At this point the body will readily increase its fat stores during this period of overeating to prepare itself for another bout of famine. It is a vicious cycle that I have witnessed over and over with individuals who cut calories too drastically or try to eat too clean all the time. It inevitably always backfires.
3. Avoiding Carbohydrates
Low carb diets are the new fad these days. The theory goes something like this;
Carbs = Insulin = Fat Storage
Provided you avoid carbs you can eat as much as you like of anything else and you won’t gain body fat. Not exactly. This is an overly simplistic view that’s like looking at the world through a straw because it only looks at the acute response and ignores 24hr energy intake and expenditure.
When carbohydrates are ingested they are either stored or used as immediate energy. If your intake is less than your requirement they simply cannot be stored because they will be used as energy instead.
Studies show that when matched for calories and protein there is no metabolic advantage to low carb diets unless someone has impaired insulin function such as in those presenting with diabetes or metabolic syndrome.
As far as being able to eat as much as you like without gaining body fat on a low carb diet that is completely false. Firstly some protein sources can elevate insulin as much or even more than carbohydrates and secondly, in the absence of insulin dietary fats are stored by another hormone called Acylation Stimulating Protein which is an even more potent fat storage hormone than insulin.
4. Fasted Cardio
Fasted cardio is another big fad these days. The theory here is that by training on an empty stomach when liver glycogen stores are empty you force the body to burn more fat.
Again this is like looking at the world through a straw because it only looks at the acute response. While its true that you will burn more fat doing cardio on an empty stomach, if you energy intake is the same for the 24hr period you will simply end up burning less fat for the rest of the day.
In the grand scheme of things it really doesn’t make a difference when you do your cardio. In fact any type of cardio is not even necessary provided you are in an energy deficit.
Cardio especially in a fasted state can be quite catabolic in muscle tissue, and in certain individuals it can lead to reduced spontaneous activity throughout the remainder of the day which just ends up offsetting the deficit.
5. Light Weights and High Reps
Most people think lifting heavy is only for building muscle and that when you want to lose fat you need to do more cardio or train with very light weights and high reps.

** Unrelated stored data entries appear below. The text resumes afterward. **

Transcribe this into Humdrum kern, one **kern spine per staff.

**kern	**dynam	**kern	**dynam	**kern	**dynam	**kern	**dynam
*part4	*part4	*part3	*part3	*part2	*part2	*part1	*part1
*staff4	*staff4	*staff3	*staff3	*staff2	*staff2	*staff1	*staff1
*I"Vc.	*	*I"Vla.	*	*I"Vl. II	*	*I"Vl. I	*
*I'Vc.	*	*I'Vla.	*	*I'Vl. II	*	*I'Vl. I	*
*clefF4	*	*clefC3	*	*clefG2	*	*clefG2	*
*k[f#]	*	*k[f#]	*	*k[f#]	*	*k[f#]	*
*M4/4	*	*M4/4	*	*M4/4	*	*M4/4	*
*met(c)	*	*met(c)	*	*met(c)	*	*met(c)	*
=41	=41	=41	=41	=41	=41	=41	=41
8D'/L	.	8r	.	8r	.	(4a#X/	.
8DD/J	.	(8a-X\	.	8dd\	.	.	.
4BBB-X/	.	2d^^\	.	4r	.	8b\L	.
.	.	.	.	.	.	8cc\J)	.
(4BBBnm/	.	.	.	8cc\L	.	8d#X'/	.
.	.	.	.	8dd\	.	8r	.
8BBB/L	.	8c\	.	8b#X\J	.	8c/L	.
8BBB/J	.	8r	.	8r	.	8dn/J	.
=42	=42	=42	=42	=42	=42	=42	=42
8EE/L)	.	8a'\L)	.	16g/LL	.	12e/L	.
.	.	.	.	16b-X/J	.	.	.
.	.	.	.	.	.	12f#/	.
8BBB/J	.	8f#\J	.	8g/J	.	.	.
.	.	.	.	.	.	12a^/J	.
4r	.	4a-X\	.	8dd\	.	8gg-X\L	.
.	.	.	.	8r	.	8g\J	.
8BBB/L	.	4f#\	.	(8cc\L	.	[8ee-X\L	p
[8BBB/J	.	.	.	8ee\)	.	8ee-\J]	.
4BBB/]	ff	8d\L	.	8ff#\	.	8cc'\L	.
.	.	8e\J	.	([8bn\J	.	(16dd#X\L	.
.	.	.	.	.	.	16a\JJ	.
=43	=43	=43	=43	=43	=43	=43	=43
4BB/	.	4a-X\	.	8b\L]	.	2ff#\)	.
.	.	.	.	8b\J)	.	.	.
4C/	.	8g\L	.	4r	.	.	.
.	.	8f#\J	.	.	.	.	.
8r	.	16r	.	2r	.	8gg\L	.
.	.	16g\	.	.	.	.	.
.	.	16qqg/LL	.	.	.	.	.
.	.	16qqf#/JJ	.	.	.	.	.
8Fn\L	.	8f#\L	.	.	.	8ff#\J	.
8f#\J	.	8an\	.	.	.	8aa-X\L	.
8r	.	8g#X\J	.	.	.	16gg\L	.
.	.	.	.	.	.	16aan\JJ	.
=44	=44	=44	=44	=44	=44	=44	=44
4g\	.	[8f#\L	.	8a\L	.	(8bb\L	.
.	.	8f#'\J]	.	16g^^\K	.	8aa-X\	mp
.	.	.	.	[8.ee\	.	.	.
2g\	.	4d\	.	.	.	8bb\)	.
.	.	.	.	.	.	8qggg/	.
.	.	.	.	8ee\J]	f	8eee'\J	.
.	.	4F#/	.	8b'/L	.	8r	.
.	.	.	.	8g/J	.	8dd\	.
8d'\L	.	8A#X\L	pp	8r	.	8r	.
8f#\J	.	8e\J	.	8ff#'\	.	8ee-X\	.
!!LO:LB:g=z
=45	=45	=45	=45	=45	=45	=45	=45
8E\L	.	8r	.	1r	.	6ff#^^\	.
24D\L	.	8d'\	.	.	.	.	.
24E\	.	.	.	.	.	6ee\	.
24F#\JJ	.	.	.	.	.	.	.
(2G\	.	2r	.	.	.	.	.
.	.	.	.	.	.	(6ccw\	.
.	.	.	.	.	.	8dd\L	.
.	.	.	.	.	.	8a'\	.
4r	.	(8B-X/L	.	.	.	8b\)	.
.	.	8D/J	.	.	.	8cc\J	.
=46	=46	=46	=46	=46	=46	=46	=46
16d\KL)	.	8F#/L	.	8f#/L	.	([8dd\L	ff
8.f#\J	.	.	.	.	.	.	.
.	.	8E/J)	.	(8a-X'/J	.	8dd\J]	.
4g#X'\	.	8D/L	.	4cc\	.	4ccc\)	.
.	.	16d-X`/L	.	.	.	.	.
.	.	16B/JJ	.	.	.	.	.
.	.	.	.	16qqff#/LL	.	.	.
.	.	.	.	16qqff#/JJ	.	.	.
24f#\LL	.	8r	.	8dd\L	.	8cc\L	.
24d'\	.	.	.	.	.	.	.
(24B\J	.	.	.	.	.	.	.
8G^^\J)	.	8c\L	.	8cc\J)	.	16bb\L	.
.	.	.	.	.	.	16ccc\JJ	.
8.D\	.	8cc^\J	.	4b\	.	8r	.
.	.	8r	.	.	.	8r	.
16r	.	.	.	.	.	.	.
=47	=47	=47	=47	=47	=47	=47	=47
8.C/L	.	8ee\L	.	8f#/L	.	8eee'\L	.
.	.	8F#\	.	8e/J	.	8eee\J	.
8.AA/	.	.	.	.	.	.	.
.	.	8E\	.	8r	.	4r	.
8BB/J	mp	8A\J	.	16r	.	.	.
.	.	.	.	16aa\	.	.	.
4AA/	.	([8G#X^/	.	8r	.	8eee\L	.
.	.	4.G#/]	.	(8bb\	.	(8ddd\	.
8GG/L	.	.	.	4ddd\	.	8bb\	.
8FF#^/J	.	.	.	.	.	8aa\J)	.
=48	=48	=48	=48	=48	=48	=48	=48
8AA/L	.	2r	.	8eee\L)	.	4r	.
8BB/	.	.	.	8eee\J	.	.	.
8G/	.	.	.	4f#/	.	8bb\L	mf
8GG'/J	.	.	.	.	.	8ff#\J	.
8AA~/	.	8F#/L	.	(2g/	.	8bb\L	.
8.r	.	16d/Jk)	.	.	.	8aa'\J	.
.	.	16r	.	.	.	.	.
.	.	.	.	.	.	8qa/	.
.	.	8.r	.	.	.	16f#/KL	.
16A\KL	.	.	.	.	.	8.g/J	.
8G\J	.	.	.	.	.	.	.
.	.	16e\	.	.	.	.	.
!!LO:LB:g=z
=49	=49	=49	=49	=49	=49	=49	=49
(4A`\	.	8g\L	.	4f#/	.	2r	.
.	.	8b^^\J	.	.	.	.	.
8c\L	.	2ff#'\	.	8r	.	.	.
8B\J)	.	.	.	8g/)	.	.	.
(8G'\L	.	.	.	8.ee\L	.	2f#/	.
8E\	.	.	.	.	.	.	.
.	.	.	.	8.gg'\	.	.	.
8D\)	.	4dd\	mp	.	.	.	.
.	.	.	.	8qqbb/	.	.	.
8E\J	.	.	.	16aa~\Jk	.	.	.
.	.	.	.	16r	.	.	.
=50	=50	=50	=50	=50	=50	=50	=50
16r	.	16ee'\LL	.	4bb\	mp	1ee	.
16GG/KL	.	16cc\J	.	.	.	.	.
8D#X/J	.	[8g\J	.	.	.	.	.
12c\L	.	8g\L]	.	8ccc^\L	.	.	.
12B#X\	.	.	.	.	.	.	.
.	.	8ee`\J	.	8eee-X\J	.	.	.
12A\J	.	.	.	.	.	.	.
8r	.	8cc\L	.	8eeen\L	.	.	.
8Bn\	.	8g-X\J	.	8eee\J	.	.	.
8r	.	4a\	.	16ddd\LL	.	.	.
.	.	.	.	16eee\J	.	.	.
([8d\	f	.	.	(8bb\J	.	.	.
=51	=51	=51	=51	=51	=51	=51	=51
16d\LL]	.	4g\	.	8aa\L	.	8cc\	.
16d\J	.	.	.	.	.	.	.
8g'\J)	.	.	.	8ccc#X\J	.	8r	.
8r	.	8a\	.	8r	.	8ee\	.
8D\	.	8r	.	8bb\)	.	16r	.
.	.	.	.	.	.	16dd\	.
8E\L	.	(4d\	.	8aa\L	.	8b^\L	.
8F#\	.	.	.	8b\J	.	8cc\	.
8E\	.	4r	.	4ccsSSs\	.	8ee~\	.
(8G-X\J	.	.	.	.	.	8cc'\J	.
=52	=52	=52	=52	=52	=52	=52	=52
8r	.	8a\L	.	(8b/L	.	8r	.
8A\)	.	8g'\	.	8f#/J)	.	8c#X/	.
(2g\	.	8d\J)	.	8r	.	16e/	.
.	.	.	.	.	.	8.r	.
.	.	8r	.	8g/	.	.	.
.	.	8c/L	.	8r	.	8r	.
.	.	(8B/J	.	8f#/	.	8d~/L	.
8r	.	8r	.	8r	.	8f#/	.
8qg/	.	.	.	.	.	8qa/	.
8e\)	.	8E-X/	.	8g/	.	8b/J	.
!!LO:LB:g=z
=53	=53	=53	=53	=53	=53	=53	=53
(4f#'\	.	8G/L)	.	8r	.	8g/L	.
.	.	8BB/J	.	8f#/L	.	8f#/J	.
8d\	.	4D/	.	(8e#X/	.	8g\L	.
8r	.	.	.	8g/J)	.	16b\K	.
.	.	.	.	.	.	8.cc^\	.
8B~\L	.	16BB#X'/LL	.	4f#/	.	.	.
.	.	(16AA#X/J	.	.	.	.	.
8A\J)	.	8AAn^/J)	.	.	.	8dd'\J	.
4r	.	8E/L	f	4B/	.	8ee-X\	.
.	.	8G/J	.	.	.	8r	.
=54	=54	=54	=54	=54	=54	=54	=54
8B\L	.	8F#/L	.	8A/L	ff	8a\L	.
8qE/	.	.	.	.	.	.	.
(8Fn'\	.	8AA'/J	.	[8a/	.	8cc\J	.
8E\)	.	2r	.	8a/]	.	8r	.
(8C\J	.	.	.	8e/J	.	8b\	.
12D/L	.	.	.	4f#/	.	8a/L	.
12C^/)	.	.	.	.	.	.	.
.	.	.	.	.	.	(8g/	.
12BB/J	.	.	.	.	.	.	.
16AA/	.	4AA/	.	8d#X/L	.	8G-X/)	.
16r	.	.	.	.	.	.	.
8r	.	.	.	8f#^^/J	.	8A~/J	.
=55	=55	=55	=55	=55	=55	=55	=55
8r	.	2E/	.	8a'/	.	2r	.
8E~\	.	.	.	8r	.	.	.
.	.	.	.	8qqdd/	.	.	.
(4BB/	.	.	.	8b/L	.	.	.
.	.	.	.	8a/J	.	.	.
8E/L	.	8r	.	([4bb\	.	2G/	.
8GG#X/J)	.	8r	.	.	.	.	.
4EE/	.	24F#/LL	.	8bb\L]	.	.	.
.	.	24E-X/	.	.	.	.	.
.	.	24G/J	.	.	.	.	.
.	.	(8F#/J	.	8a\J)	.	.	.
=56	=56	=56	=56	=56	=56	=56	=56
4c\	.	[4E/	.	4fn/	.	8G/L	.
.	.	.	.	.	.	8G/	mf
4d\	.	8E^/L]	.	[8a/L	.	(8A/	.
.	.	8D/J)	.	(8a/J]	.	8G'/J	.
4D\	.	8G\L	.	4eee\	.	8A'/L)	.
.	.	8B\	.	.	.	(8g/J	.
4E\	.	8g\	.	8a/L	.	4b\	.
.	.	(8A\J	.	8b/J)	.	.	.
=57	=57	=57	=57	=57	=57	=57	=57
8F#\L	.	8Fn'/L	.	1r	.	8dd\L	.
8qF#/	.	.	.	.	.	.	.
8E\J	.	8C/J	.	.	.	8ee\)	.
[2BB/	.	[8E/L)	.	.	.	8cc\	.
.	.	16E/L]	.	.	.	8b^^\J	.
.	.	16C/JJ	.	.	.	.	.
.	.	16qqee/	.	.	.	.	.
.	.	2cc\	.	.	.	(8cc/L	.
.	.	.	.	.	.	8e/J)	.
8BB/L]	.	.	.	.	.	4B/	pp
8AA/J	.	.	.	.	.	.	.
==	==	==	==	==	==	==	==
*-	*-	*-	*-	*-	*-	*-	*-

The problem with omitting heavy weight training from your fat loss program is that you are not giving any reason for your body to hold on to lean muscle tissue.
Lean muscle has a permissive role on fat loss. If you only dieted and did cardio up to half the weight you lose can come from lean muscle instead of fat.
So suppose you were losing 2kg/4.4lbs per month. If you only dieted and did cardio and/or light weights you might end up losing a 1kg/2.2lbs of fat and 1kg/2.2lbs of muscle. On the other hand if you performed some heavy resistance training to maintain you lean muscle you could end up losing 2kg/4.4lbs of fat for the same deficit.
Also the process of building lean muscle is very metabolically expensive. Its takes about 3000 cals to build a 1kg/2.2lbs of lean muscle. So if you put on a couple of kilos of lean mass over a few months you could actually lose more body fat relative to the energy deficit you have created because that extra energy will need to be mobilized from somewhere.
I hope you can appreciate now why some of the fat loss myths still prevail but are not only unnecessary but may not even be optimal. At the end of the day the most important thing is not to get caught up in the minor details but to look at the big picture. Any plan that creates an energy deficit, incorporates some resistance training to maintain lean muscle, and is followed consistently will triumph all else.